**WORK REQUEST**
Look through the records below, and copy out every line that holds the string "json".

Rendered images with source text
***

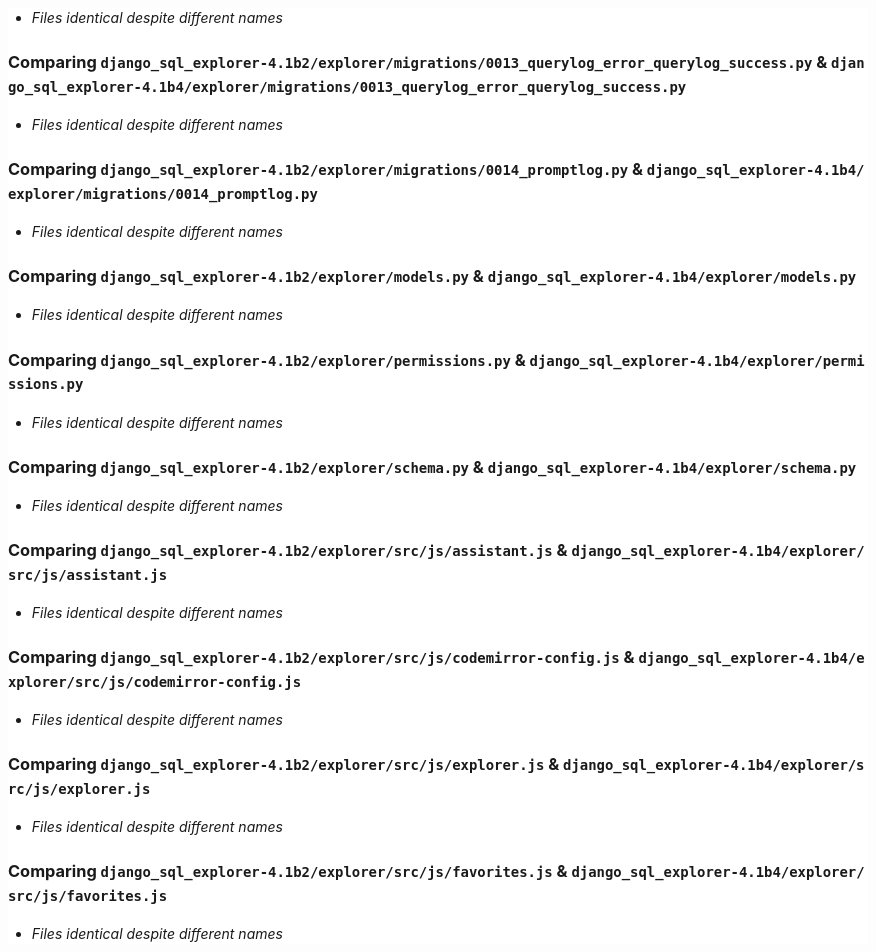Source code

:  * *Files identical despite different names*

### Comparing `django_sql_explorer-4.1b2/explorer/migrations/0013_querylog_error_querylog_success.py` & `django_sql_explorer-4.1b4/explorer/migrations/0013_querylog_error_querylog_success.py`

 * *Files identical despite different names*

### Comparing `django_sql_explorer-4.1b2/explorer/migrations/0014_promptlog.py` & `django_sql_explorer-4.1b4/explorer/migrations/0014_promptlog.py`

 * *Files identical despite different names*

### Comparing `django_sql_explorer-4.1b2/explorer/models.py` & `django_sql_explorer-4.1b4/explorer/models.py`

 * *Files identical despite different names*

### Comparing `django_sql_explorer-4.1b2/explorer/permissions.py` & `django_sql_explorer-4.1b4/explorer/permissions.py`

 * *Files identical despite different names*

### Comparing `django_sql_explorer-4.1b2/explorer/schema.py` & `django_sql_explorer-4.1b4/explorer/schema.py`

 * *Files identical despite different names*

### Comparing `django_sql_explorer-4.1b2/explorer/src/js/assistant.js` & `django_sql_explorer-4.1b4/explorer/src/js/assistant.js`

 * *Files identical despite different names*

### Comparing `django_sql_explorer-4.1b2/explorer/src/js/codemirror-config.js` & `django_sql_explorer-4.1b4/explorer/src/js/codemirror-config.js`

 * *Files identical despite different names*

### Comparing `django_sql_explorer-4.1b2/explorer/src/js/explorer.js` & `django_sql_explorer-4.1b4/explorer/src/js/explorer.js`

 * *Files identical despite different names*

### Comparing `django_sql_explorer-4.1b2/explorer/src/js/favorites.js` & `django_sql_explorer-4.1b4/explorer/src/js/favorites.js`

 * *Files identical despite different names*
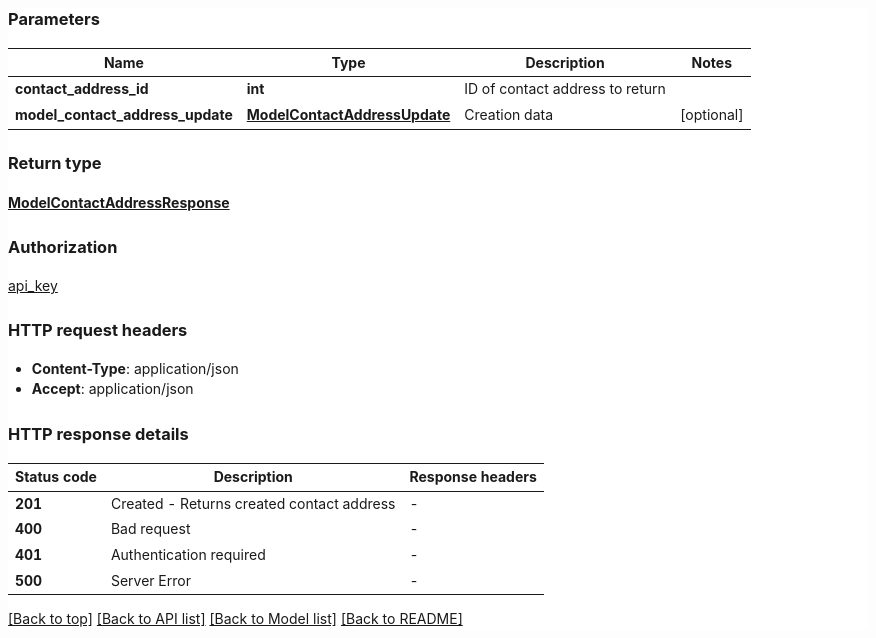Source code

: 
### Parameters


Name | Type | Description  | Notes
------------- | ------------- | ------------- | -------------
 **contact_address_id** | **int**| ID of contact address to return | 
 **model_contact_address_update** | [**ModelContactAddressUpdate**](ModelContactAddressUpdate.md)| Creation data | [optional] 

### Return type

[**ModelContactAddressResponse**](ModelContactAddressResponse.md)

### Authorization

[api_key](../README.md#api_key)

### HTTP request headers

 - **Content-Type**: application/json
 - **Accept**: application/json

### HTTP response details

| Status code | Description | Response headers |
|-------------|-------------|------------------|
**201** | Created - Returns created contact address |  -  |
**400** | Bad request |  -  |
**401** | Authentication required |  -  |
**500** | Server Error |  -  |

[[Back to top]](#) [[Back to API list]](../README.md#documentation-for-api-endpoints) [[Back to Model list]](../README.md#documentation-for-models) [[Back to README]](../README.md)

***

**PROBLEM SOLUTION**
 - **Content-Type**: application/json
 - **Accept**: application/json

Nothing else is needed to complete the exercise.